Secretary of State Clinton is charged with deciding whether to grant a presidential permit for construction of the pipeline. While Congressional representatives do not have the ability to block its construction, opponents like Mr. Waxman can levy moral suasion against it - and environmental groups say his opposition could prove important as TransCanada attempts to obtain approval for the project.

"It is indicative of a growing wave of opposition," said Kate Colarulli, director of the Sierra Club's dirty fuels program. "Having people such as Waxman expressing their concern, we could see a domino effect."

But debate over Keystone XL has created growing diplomatic tension between Canada and the U.S., and has also produced a rift among the ruling Democrats, who have split along traditional areas of strength: environmentalists weighing against it and some unions, who want the jobs it could bring, supporting it.

With unemployment in constructions trades "hovering near 20 per cent these jobs are critically needed by the millions of workers facing eviction and other hardships due to the lack of work," James P. Hoffa, international president of the International Union of Teamsters, wrote in a letter of support.

But environmental groups and U.S. politicians, some 50 of whom have come out against the project, have fought hard against its construction.

Though similar criticism was lobbed at Alberta Clipper, an oil sands pipeline proposed by Enbridge Inc. - and approved by President Barack Obama - the tenor and volume of the opposition has grown in the wake of the Gulf spill.

"Environmentalists are using what has happened in the Gulf Coast as their platform for saying that we need to end dependence on all oil - and so the oil sands gets wrapped up in that kind of debate," said Gary Marr, the province of Alberta's representative in Washington.

In his letter, Mr.

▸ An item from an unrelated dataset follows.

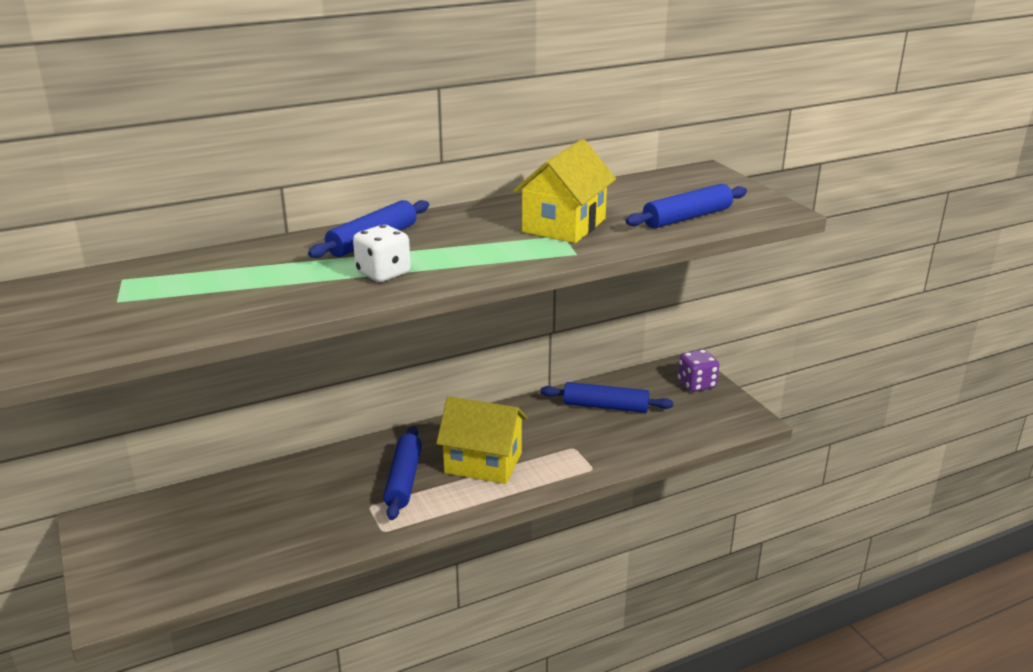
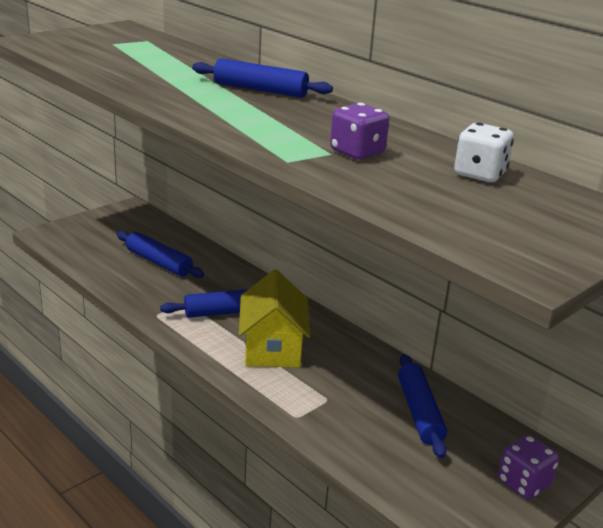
camera: 70 degrees right, 0 degrees up
white dice [353,225,411,282] -> white dice moved to [454,122,514,182]
yellow house [513,139,616,243] -> purple dice [330,103,389,160]
blue rolling pin [626,184,747,228] -> blue rolling pin moved to [117,231,204,278]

Waxman argues that Keystone along with Alberta Clipper will triple the amount of oil sands product flowing into the U.S. and, he says, crude from Fort McMurray is 37 per cent worse from a greenhouse gas perspective than other oils.

"The combined effect of the three tar sands pipelines would be to erase roughly two-thirds of the global warming pollution reductions that the administration's historic motor vehicle standards would achieve in 2020," he wrote.

Supporters of the pipeline, however, argue that oil sands crude is just 10 to 15 per cent worse than other oils - not to mention better than those produced in California, Mr. Waxman's home state - and forms a secure, reliable energy source.

Others were more blunt, arguing that the U.S. has a choice: buy crude from Canada or nations that are far less friendly.

"Where would they have a preference for that oil to come from? Iran? Algeria? Angola?" said Murray Smith, the former Alberta energy minister who also lobbied for the province in Washington for several years.

"Twenty per cent of their imports today are from countries openly hostile to U.S. interests. Good pipes make for good neighbours."